Opinion
(October Term, 1882.)
Attachment Proceedings — Interpleader.
Third persons, upon proper allegation of an interest in the property attached, have the right to intervene to make up a collateral issue; but whether the attachment proceedings are regular, is a matter between the parties to the main action.
APPEAL from an order made at Fall Term, 1882, of DURHAM (102) Superior Court, by Shipp, J.
The plaintiffs commenced this action on the 3rd of July, 1882, returnable to fall term of the superior court, and on the same day procured a warrant of attachment to issue, which was levied upon a certain fund belonging to the defendants in the hands of R. C., Strudwick.
On the 27th day of the same month, C., W. Thorn Co., and others, creditors of the defendants, recovered judgments against them in a justice's court, and immediately had them docketed, and instituted proceedings supplementary to execution, and on the 5th day of August obtained an order from the clerk of the superior court appointing a receiver with instructions to take the fund then in Strudwick's hands, subject, however, to all prior liens.
At the return term of this action, those judgment creditors, together with the receiver, filed their petition asking to be allowed to intervene in the action, and thereupon the judge directed them to be made parties, with leave to prepare such an issue as would "present the special lien claimed by the petitioners," and in the meantime instructing Strudwick to retain the fund in his hands until the further order of the court, and the plaintiffs appealed.
Messrs.
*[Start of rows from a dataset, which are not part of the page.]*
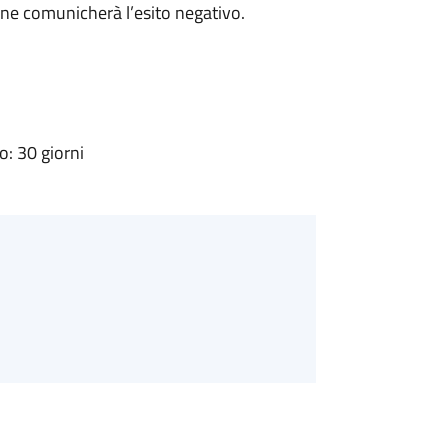
ne comunicherà l’esito negativo.
: 30 giorni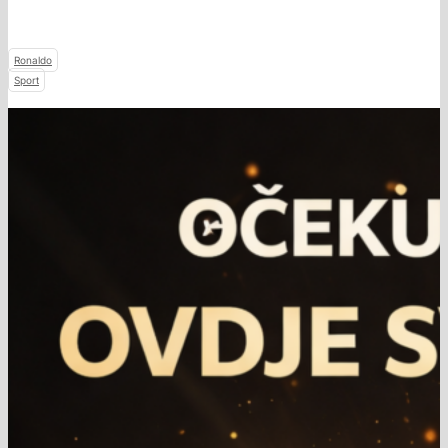
Ronaldo
Sport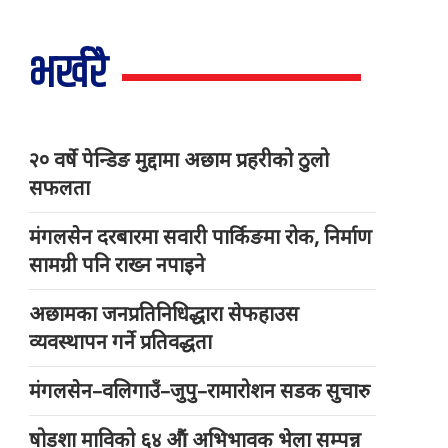
भर्खरै
२० वर्षे पेन्डिङ मुद्दामा अछाम प्रहरीको ठुलो
सफलता
मंगलसेन दरबारमा सवारी पार्किङमा रोक, निर्माण
सामग्री पनि राख्न नपाइने
अछामका जनप्रतिनिधिद्धारा सेफहाउस
व्यवस्थापन गर्ने प्रतिवद्धता
मंगलसेन–वलिगाउँ–जुपु–रामारोशन सडक सुचारु
षोडशा माविको ६४ औं अभिभावक भेला सम्पन्न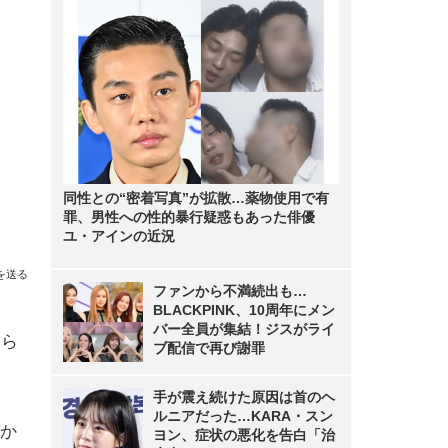
同性との“密着写真”が拡散…薬物使用で有
罪、男性への性的暴行疑惑もあった俳優
ユ・アインの近況
を送る
ファンから不満続出も…
BLACKPINK、10周年にメン
バー全員が集結！ジスがライ
もら
ブ配信で再び謝罪
手が震え続けた原因は首のヘ
ルニアだった…KARA・スン
か
ヨン、症状の悪化を告白「治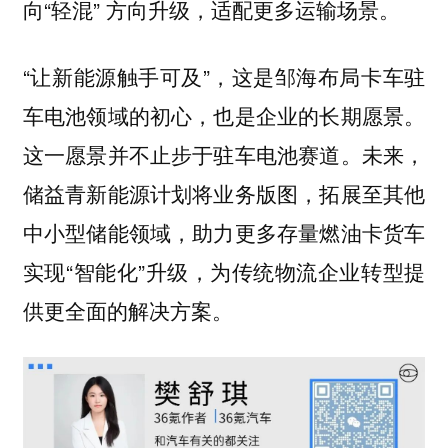
向“轻混” 方向升级，适配更多运输场景。
“让新能源触手可及”，这是邹海布局卡车驻
车电池领域的初心，也是企业的长期愿景。
这一愿景并不止步于驻车电池赛道。未来，
储益青新能源计划将业务版图，拓展至其他
中小型储能领域，助力更多存量燃油卡货车
实现“智能化”升级，为传统物流企业转型提
供更全面的解决方案。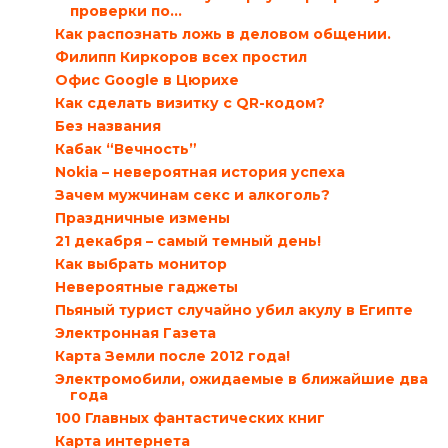
проверки по...
Как распознать ложь в деловом общении.
Филипп Киркоров всех простил
Офис Google в Цюрихе
Как сделать визитку с QR-кодом?
Без названия
Кабак “Вечность”
Nokia – невероятная история успеха
Зачем мужчинам секс и алкоголь?
Праздничные измены
21 декабря – самый темный день!
Как выбрать монитор
Невероятные гаджеты
Пьяный турист случайно убил акулу в Египте
Электронная Газета
Карта Земли после 2012 года!
Электромобили, ожидаемые в ближайшие два
года
100 Главных фантастических книг
Карта интернета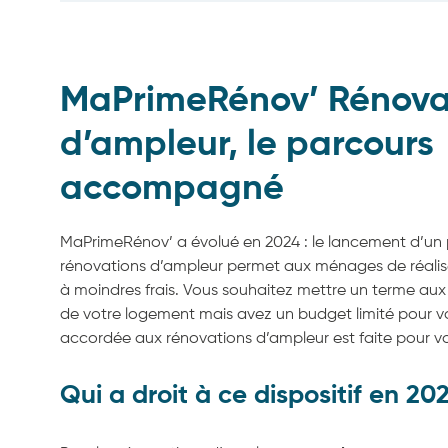
MaPrimeRénov’ Rénova
d’ampleur, le parcours
accompagné
MaPrimeRénov’ a évolué en 2024 : le lancement d’un 
rénovations d’ampleur permet aux ménages de réalis
à moindres frais. Vous souhaitez mettre un terme aux
de votre logement mais avez un budget limité pour vo
accordée aux rénovations d’ampleur est faite pour vo
Qui a droit à ce dispositif en 20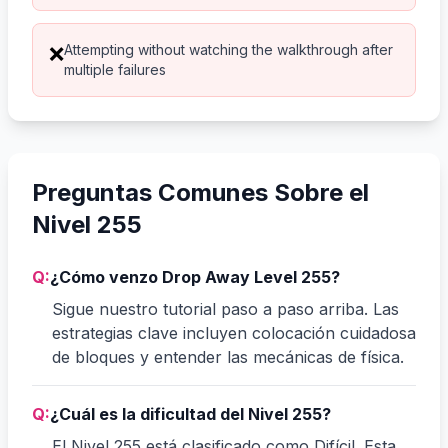
Attempting without watching the walkthrough after
❌
multiple failures
Preguntas Comunes Sobre el
Nivel 255
Q:
¿Cómo venzo Drop Away Level 255?
Sigue nuestro tutorial paso a paso arriba. Las
estrategias clave incluyen colocación cuidadosa
de bloques y entender las mecánicas de física.
Q:
¿Cuál es la dificultad del Nivel 255?
El Nivel 255 está clasificado como Difícil. Esta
Roulhac Fuller, for plaintiffs.
No counsel contra.
We understand the judge's order to mean that the intervening parties should be admitted, not to defend the main action between the plaintiffs and defendants, but to present an issue between themselves and the plaintiffs as the superior rights to the fund in controversy.
Thus understood, the decision in Toms v. Warson, 66 N.C. 417, governs the case. That was an attachment levied on land. Third parties claiming to own the land petitioned to be admitted as parties to defend the action; and it was held that they had no (103) right to intervene in the original action between the plaintiff and defendant, so as to contest the former's right to recover, for as to that, they were strangers, and could neither be benefited nor prejudiced by the result. But, that upon proper allegations of an interest in the property attached, they were entitled to intervene so far as to make up a collateral issued as to the title. See also Sims v. Goettle, 82 N.C. 268.
By parity of reasoning, we should hold that third parties, so intervening, could not be heard to object to the regularity of the attachment proceedings — that being a matter between the parties to the main action; and this objection the defendant might waive, and no one else can make for him. But here, the order of the court restricts them to a single collateral issue as to the better lien on the fund; and consequently there is no error.
No error. Affirmed.
Cited: Cook v. Mining Co., 114 N.C. 620; Bank v. Furniture Co., 120 N.C. 477; Cotton Mills v. Weil, 129 N.C. 455; Forbis v. Lumber Co., 165 N.C. 406; Patrick v. Baker, 180 N.C. 592; Feed Co. v. Feed Co., 182 N.C. 691; Temple v. LaBerge, 184 N.C. 254.